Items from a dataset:

Start of Block

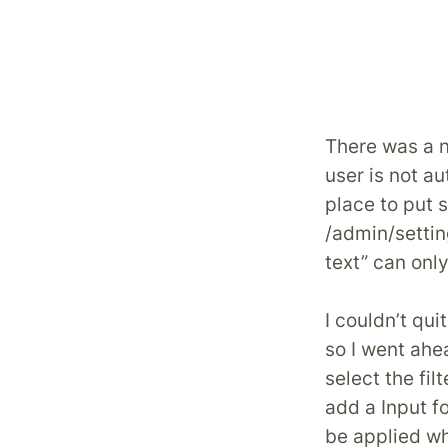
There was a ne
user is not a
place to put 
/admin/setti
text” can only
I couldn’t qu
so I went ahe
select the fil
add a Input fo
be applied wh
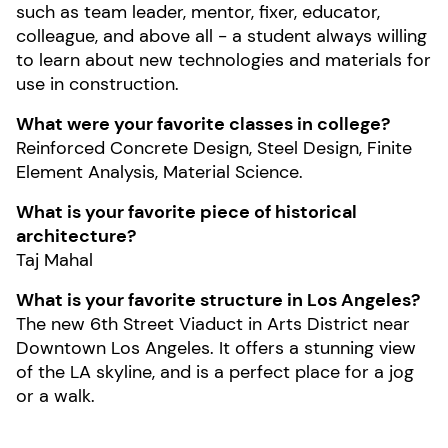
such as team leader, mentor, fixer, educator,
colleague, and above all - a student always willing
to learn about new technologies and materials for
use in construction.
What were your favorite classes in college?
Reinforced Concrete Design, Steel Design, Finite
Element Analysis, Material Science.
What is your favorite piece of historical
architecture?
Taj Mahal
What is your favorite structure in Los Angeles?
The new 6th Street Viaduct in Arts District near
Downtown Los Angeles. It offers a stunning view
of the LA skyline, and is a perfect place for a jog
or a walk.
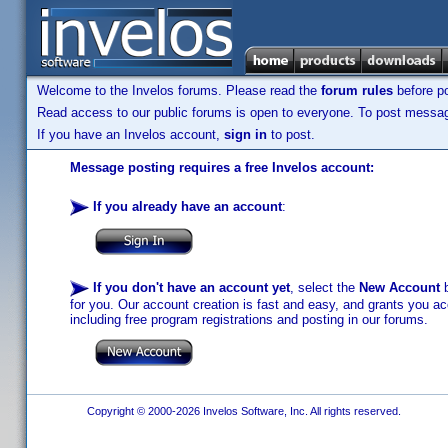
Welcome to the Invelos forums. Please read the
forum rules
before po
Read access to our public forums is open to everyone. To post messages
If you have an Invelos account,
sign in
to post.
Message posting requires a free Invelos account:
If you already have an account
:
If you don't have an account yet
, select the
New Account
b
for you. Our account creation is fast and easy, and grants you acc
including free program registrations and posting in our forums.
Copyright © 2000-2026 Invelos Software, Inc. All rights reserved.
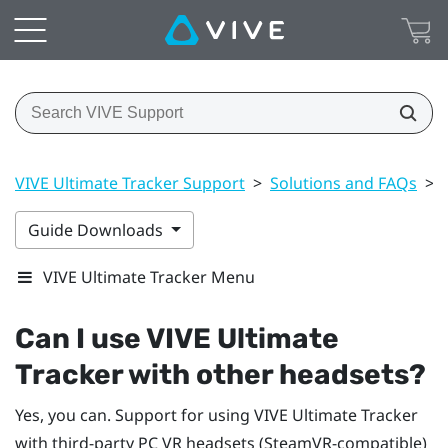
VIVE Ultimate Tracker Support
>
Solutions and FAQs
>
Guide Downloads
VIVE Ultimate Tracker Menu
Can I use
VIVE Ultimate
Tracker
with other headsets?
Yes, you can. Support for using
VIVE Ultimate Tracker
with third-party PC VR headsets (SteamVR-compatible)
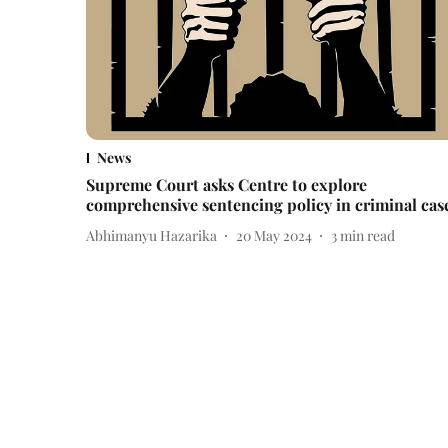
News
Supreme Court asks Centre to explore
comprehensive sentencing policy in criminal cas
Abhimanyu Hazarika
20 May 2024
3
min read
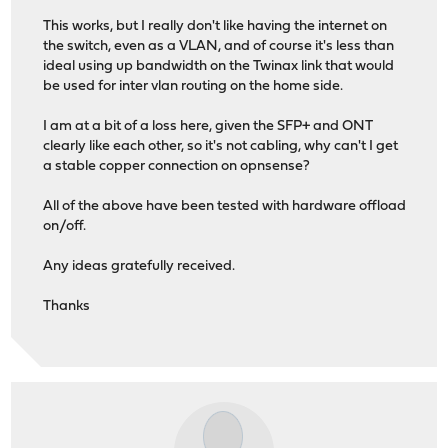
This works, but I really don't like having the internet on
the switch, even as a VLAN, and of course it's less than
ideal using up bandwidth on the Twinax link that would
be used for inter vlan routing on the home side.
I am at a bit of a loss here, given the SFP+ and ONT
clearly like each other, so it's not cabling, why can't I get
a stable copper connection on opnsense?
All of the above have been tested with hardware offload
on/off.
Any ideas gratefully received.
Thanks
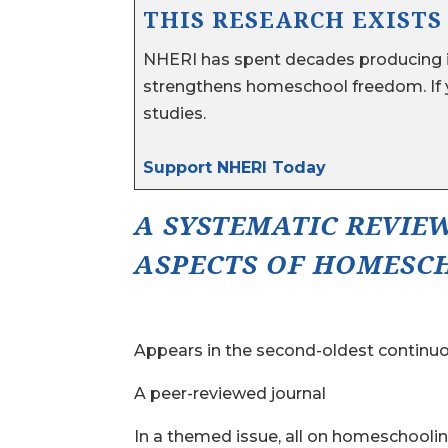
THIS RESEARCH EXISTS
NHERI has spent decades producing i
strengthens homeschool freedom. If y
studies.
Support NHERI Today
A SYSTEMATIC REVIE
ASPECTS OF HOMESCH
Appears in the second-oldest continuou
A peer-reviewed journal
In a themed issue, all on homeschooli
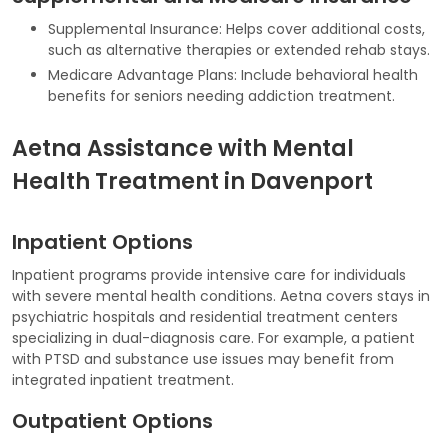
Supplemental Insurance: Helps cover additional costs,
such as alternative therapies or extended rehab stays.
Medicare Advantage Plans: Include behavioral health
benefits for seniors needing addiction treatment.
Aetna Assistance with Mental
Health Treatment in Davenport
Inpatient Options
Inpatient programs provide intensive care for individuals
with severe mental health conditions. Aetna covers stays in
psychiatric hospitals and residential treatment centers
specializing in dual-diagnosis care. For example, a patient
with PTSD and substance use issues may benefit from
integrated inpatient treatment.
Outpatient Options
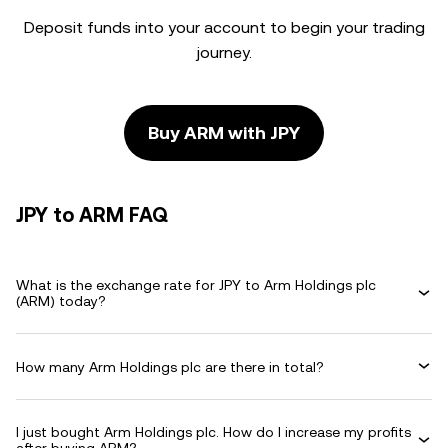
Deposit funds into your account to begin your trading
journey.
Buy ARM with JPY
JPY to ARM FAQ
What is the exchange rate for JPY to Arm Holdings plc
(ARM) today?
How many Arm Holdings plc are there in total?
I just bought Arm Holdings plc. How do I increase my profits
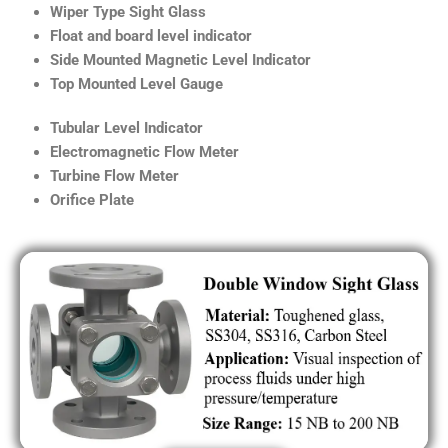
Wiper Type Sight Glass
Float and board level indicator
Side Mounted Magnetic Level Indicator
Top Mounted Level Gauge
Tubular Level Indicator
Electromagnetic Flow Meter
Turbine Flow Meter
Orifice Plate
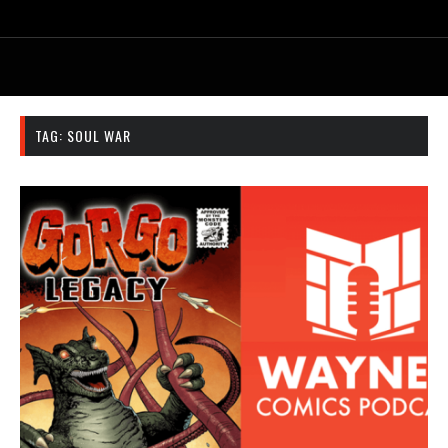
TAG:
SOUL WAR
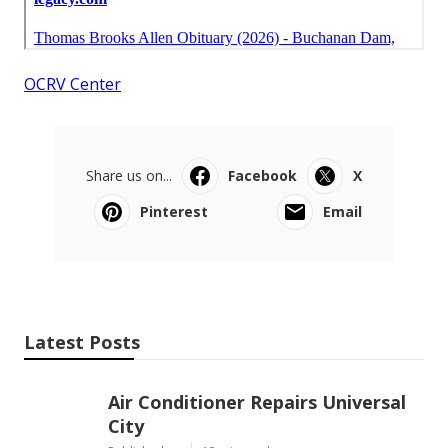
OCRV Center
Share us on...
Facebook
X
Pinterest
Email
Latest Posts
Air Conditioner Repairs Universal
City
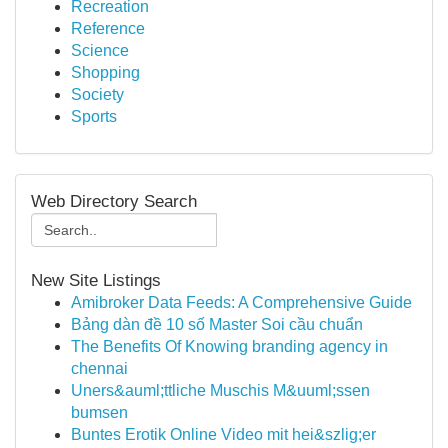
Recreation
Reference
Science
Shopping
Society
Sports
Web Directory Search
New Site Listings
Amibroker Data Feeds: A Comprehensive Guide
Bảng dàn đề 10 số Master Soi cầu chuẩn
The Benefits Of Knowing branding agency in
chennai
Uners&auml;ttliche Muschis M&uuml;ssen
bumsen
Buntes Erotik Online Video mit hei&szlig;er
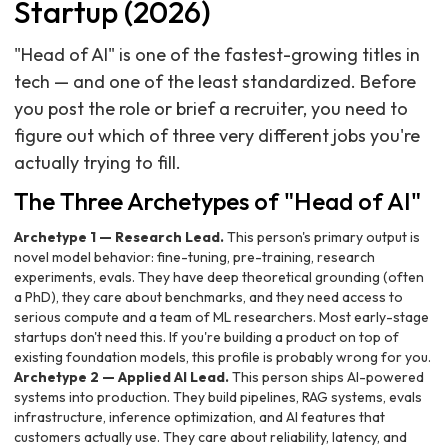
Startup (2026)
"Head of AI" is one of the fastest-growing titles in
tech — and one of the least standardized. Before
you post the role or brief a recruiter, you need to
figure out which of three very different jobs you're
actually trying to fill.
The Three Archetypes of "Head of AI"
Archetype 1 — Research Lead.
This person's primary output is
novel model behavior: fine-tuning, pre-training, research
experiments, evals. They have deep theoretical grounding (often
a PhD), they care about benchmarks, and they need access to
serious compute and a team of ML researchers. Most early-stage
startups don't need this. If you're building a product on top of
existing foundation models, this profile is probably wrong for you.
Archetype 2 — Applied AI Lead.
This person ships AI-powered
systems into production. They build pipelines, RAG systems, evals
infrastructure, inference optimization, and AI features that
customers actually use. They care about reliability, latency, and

End of Block

# [ASSIGNMENT]
Set down the entries above exactly, and keep every picture out of your copy.

# [ANSWER BELOW]
There was a ne
user is not a
place to put 
/admin/setti
text” can only
I couldn’t qu
so I went ahe
select the fil
add a Input fo
be applied wh
such as team leader, mentor, fixer, educator,
colleague, and above all - a student always willing
to learn about new technologies and materials for
use in construction.
What were your favorite classes in college?
Reinforced Concrete Design, Steel Design, Finite
Element Analysis, Material Science.
What is your favorite piece of historical
architecture?
Taj Mahal
What is your favorite structure in Los Angeles?
The new 6th Street Viaduct in Arts District near
Downtown Los Angeles. It offers a stunning view
of the LA skyline, and is a perfect place for a jog
or a walk.
Welcome to the Invelos forums. Please read the
forum rules
before po
Read access to our public forums is open to everyone. To post messages
If you have an Invelos account,
sign in
to post.
Message posting requires a free Invelos account:
If you already have an account
:
If you don't have an account yet
, select the
New Account
b
for you. Our account creation is fast and easy, and grants you acc
including free program registrations and posting in our forums.
Copyright © 2000-2026 Invelos Software, Inc. All rights reserved.
VIVE Ultimate Tracker Support
>
Solutions and FAQs
>
Guide Downloads
VIVE Ultimate Tracker Menu
Can I use
VIVE Ultimate
Tracker
with other headsets?
Yes, you can. Support for using
VIVE Ultimate Tracker
with third-party PC VR headsets (SteamVR-compatible)
News
Supreme Court asks Centre to explore
comprehensive sentencing policy in criminal cas
Abhimanyu Hazarika
20 May 2024
3
min read
This works, but I really don't like having the internet on
the switch, even as a VLAN, and of course it's less than
ideal using up bandwidth on the Twinax link that would
be used for inter vlan routing on the home side.
I am at a bit of a loss here, given the SFP+ and ONT
clearly like each other, so it's not cabling, why can't I get
a stable copper connection on opnsense?
All of the above have been tested with hardware offload
on/off.
Any ideas gratefully received.
Thanks
THIS RESEARCH EXISTS
NHERI has spent decades producing i
strengthens homeschool freedom. If y
studies.
Support NHERI Today
A SYSTEMATIC REVIE
ASPECTS OF HOMESCH
Appears in the second-oldest continuou
A peer-reviewed journal
In a themed issue, all on homeschooli
Supplemental Insurance: Helps cover additional costs,
such as alternative therapies or extended rehab stays.
Medicare Advantage Plans: Include behavioral health
benefits for seniors needing addiction treatment.
Aetna Assistance with Mental
Health Treatment in Davenport
Inpatient Options
Inpatient programs provide intensive care for individuals
with severe mental health conditions. Aetna covers stays in
psychiatric hospitals and residential treatment centers
specializing in dual-diagnosis care. For example, a patient
with PTSD and substance use issues may benefit from
integrated inpatient treatment.
Outpatient Options
Deposit funds into your account to begin your trading
journey.
Buy ARM with JPY
JPY to ARM FAQ
What is the exchange rate for JPY to Arm Holdings plc
(ARM) today?
How many Arm Holdings plc are there in total?
I just bought Arm Holdings plc. How do I increase my profits
Wiper Type Sight Glass
Float and board level indicator
Side Mounted Magnetic Level Indicator
Top Mounted Level Gauge
Tubular Level Indicator
Electromagnetic Flow Meter
Turbine Flow Meter
Orifice Plate
TAG:
SOUL WAR
OCRV Center
Share us on...
Facebook
X
Pinterest
Email
Latest Posts
Air Conditioner Repairs Universal
City
Recreation
Reference
Science
Shopping
Society
Sports
Web Directory Search
New Site Listings
Amibroker Data Feeds: A Comprehensive Guide
Bảng dàn đề 10 số Master Soi cầu chuẩn
The Benefits Of Knowing branding agency in
chennai
Uners&auml;ttliche Muschis M&uuml;ssen
bumsen
Buntes Erotik Online Video mit hei&szlig;er
Startup (2026)
"Head of AI" is one of the fastest-growing titles in
tech — and one of the least standardized. Before
you post the role or brief a recruiter, you need to
figure out which of three very different jobs you're
actually trying to fill.
The Three Archetypes of "Head of AI"
Archetype 1 — Research Lead.
This person's primary output is
novel model behavior: fine-tuning, pre-training, research
experiments, evals. They have deep theoretical grounding (often
a PhD), they care about benchmarks, and they need access to
serious compute and a team of ML researchers. Most early-stage
startups don't need this. If you're building a product on top of
existing foundation models, this profile is probably wrong for you.
Archetype 2 — Applied AI Lead.
This person ships AI-powered
systems into production. They build pipelines, RAG systems, evals
infrastructure, inference optimization, and AI features that
customers actually use. They care about reliability, latency, and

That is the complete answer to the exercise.